The trackback I receive:

Traceback (most recent call last):
  File "C:\code snippets\FullMerger.py", line 23, in <module>
    contents = stored_output.getvalue()
  File "C:\Python27\lib\StringIO.py", line 271, in getvalue
    self.buf += ''.join(self.buflist)
MemoryError

Any ideas how to achieve a work around or make this code more efficient to overcome this issue. Many thanks
AEA

Edit1

Upon running the code supplied alKid I received the following traceback.

Traceback (most recent call last):
  File "C:\FullMerger.py", line 22, in <module>
    output_csv.writeline(line)
AttributeError: 'file' object has no attribute 'writeline'

I fixed the above by changing it to writelines however I still received the following trace back.

Traceback (most recent call last):
  File "C:\FullMerger.py", line 19, in <module>
    next(current_csv)
StopIteration

Solution

  • In stored_data, you're trying to store the whole file, and since it's too large, you're getting the error you are showing.

    One solution is to write the file per line. It is far more memory-efficient, since you only store a line of data in the buffer, instead of the whole 600 MB.
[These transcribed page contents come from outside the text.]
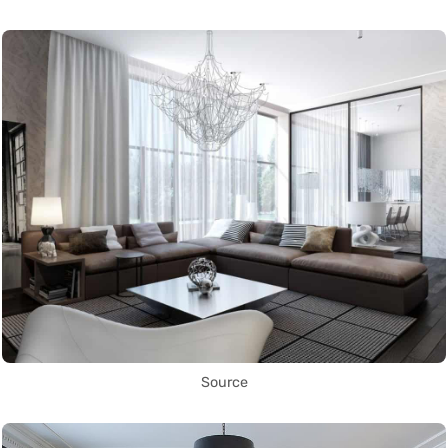
Source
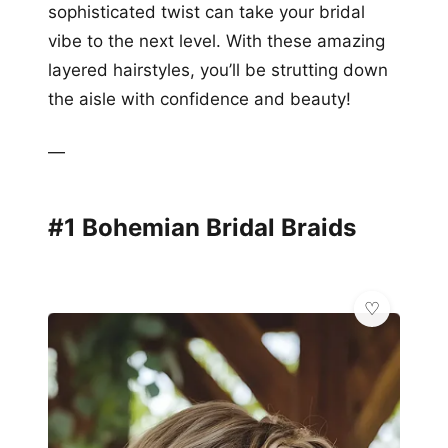
sophisticated twist can take your bridal
vibe to the next level. With these amazing
layered hairstyles, you’ll be strutting down
the aisle with confidence and beauty!
—
#1 Bohemian Bridal Braids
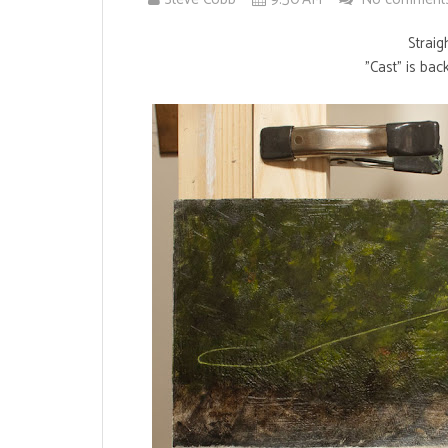
Straig
"Cast" is bac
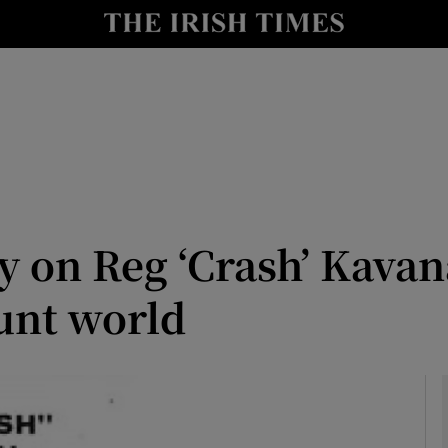
Show Culture sub sections
nt
Show Environment sub sections
y
Show Technology sub sections
Show Science sub sections
y on Reg ‘Crash’ Kavan
tunt world
Show Motors sub sections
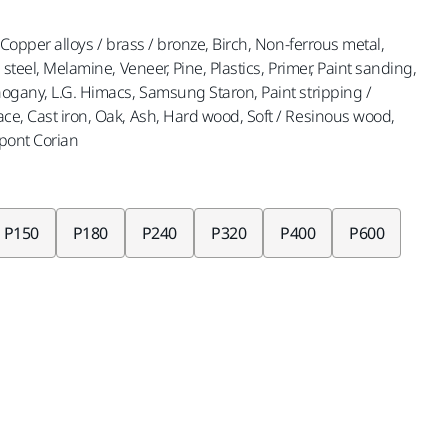
, Copper alloys / brass / bronze, Birch, Non-ferrous metal,
s steel, Melamine, Veneer, Pine, Plastics, Primer, Paint sanding,
ahogany, L.G. Himacs, Samsung Staron, Paint stripping /
ace, Cast iron, Oak, Ash, Hard wood, Soft / Resinous wood,
upont Corian
P150
P180
P240
P320
P400
P600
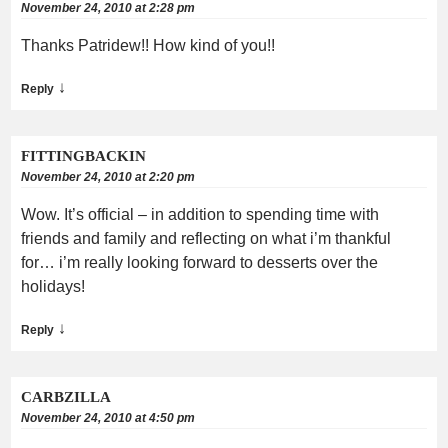
November 24, 2010 at 2:28 pm
Thanks Patridew!! How kind of you!!
↓
Reply
FITTINGBACKIN
November 24, 2010 at 2:20 pm
Wow. It’s official – in addition to spending time with
friends and family and reflecting on what i’m thankful
for… i’m really looking forward to desserts over the
holidays!
↓
Reply
CARBZILLA
November 24, 2010 at 4:50 pm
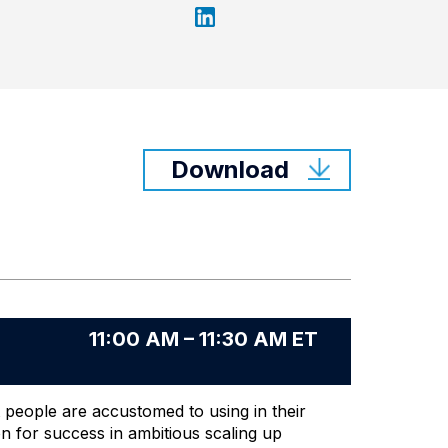
Download
11:00 AM – 11:30 AM ET
 people are accustomed to using in their
on for success in ambitious scaling up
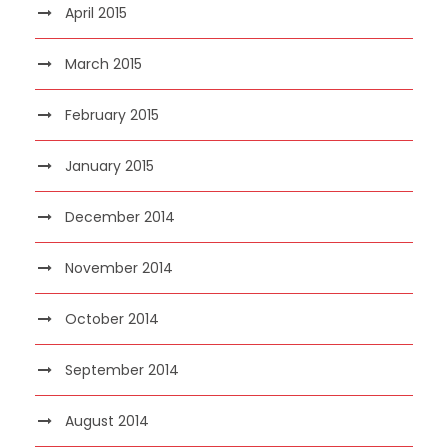
April 2015
March 2015
February 2015
January 2015
December 2014
November 2014
October 2014
September 2014
August 2014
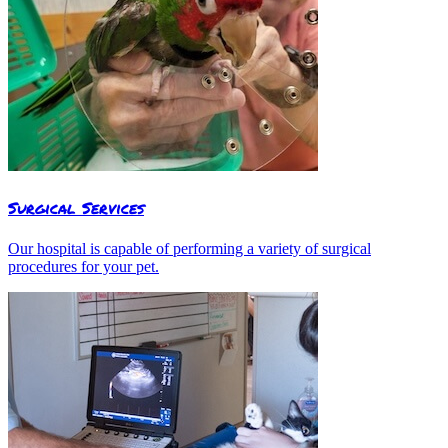
Surgical Services
Our hospital is capable of performing a variety of surgical
procedures for your pet.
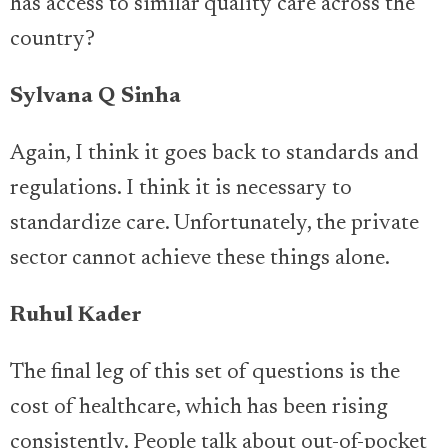
has access to similar quality care across the
country?
Sylvana Q Sinha
Again, I think it goes back to standards and
regulations. I think it is necessary to
standardize care. Unfortunately, the private
sector cannot achieve these things alone.
Ruhul Kader
The final leg of this set of questions is the
cost of healthcare, which has been rising
consistently. People talk about out-of-pocket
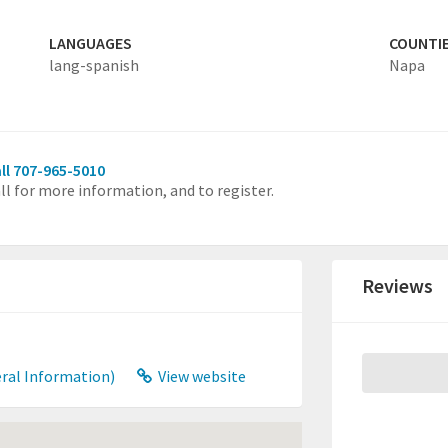
LANGUAGES
COUNTI
lang-spanish
Napa
ll 707-965-5010
ll for more information, and to register.
Reviews
ral Information)
View website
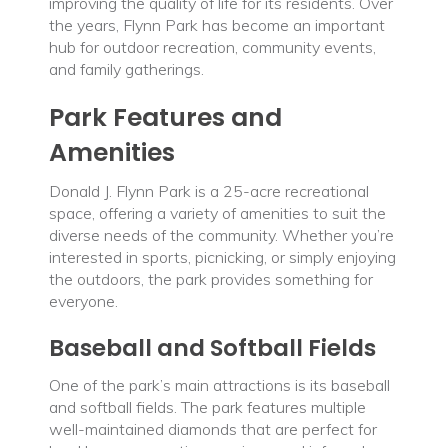
improving the quality of life for its residents. Over
the years, Flynn Park has become an important
hub for outdoor recreation, community events,
and family gatherings.
Park Features and
Amenities
Donald J. Flynn Park is a 25-acre recreational
space, offering a variety of amenities to suit the
diverse needs of the community. Whether you’re
interested in sports, picnicking, or simply enjoying
the outdoors, the park provides something for
everyone.
Baseball and Softball Fields
One of the park’s main attractions is its baseball
and softball fields. The park features multiple
well-maintained diamonds that are perfect for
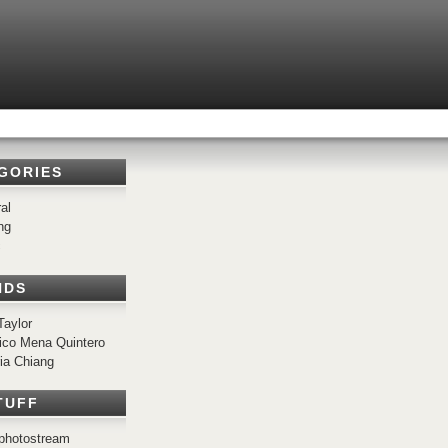
GORIES
al
ng
c
NDS
Taylor
ico Mena Quintero
ria Chiang
TUFF
r photostream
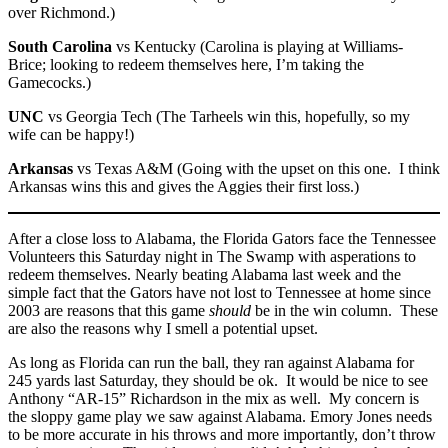
over Richmond.)
South Carolina
vs Kentucky (Carolina is playing at Williams-
Brice; looking to redeem themselves here, I’m taking the
Gamecocks.)
UNC
vs Georgia Tech (The Tarheels win this, hopefully, so my
wife can be happy!)
Arkansas
vs Texas A&M (Going with the upset on this one. I think
Arkansas wins this and gives the Aggies their first loss.)
After a close loss to Alabama, the Florida Gators face the Tennessee
Volunteers this Saturday night in The Swamp with asperations to
redeem themselves. Nearly beating Alabama last week and the
simple fact that the Gators have not lost to Tennessee at home since
2003 are reasons that this game
should
be in the win column. These
are also the reasons why I smell a potential upset.
As long as Florida can run the ball, they ran against Alabama for
245 yards last Saturday, they should be ok. It would be nice to see
Anthony “AR-15” Richardson in the mix as well. My concern is
the sloppy game play we saw against Alabama. Emory Jones needs
to be more accurate in his throws and more importantly, don’t throw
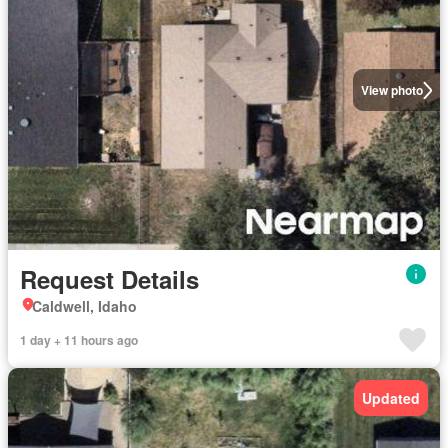
View photo
Request Details
Caldwell, Idaho
1 day + 11 hours ago
Updated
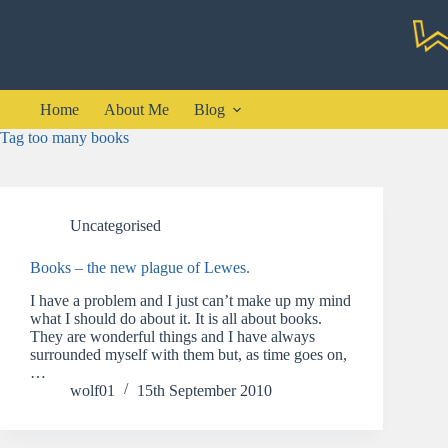
Skip
to
content
Home
About Me
Blog
Tag
too many books
Uncategorised
Books – the new plague of Lewes.
I have a problem and I just can’t make up my mind
what I should do about it. It is all about books.
They are wonderful things and I have always
surrounded myself with them but, as time goes on,
…
wolf01
15th September 2010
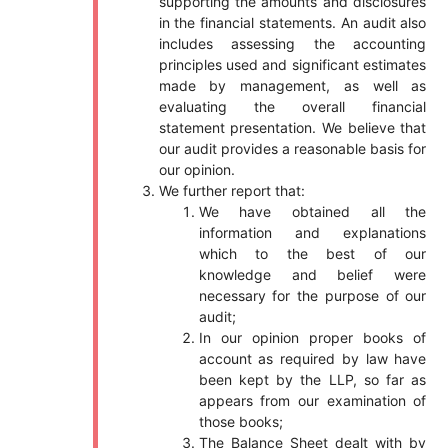
supporting the amounts and disclosures
in the financial statements. An audit also
includes assessing the accounting
principles used and significant estimates
made by management, as well as
evaluating the overall financial
statement presentation. We believe that
our audit provides a reasonable basis for
our opinion.
We further report that:
We have obtained all the
information and explanations
which to the best of our
knowledge and belief were
necessary for the purpose of our
audit;
In our opinion proper books of
account as required by law have
been kept by the LLP, so far as
appears from our examination of
those books;
The Balance Sheet dealt with by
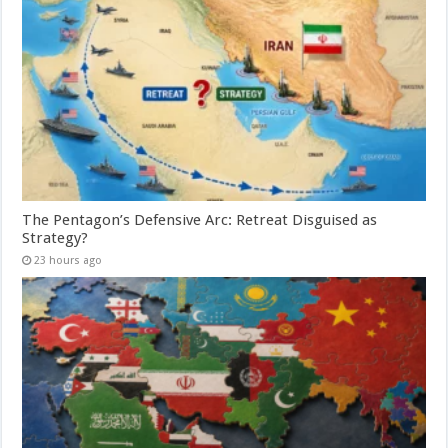
The Pentagon’s Defensive Arc: Retreat Disguised as
Strategy?
23 hours ago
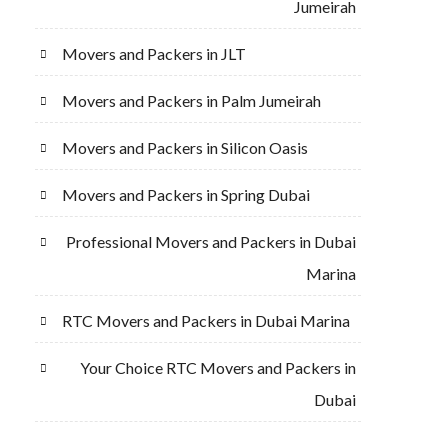
Jumeirah
Movers and Packers in JLT
Movers and Packers in Palm Jumeirah
Movers and Packers in Silicon Oasis
Movers and Packers in Spring Dubai
Professional Movers and Packers in Dubai
Marina
RTC Movers and Packers in Dubai Marina
Your Choice RTC Movers and Packers in
Dubai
    In short, the structure can be something this:

    with open('FullMergedData.csv', 'a') as output_csv: #this will append  
    # the result to the file.
        with open(csv_filename, 'rb') as current_csv:
            for line in current_csv:   #loop through the lines
                if first_run != False:
                    next(current_csv)
                    first_run = True #After the first line,
                    #you should immidiately change first_run to true.
                output_csv.writelines(line)  #write it per line
    

    Should fix your problem. Hope this helps!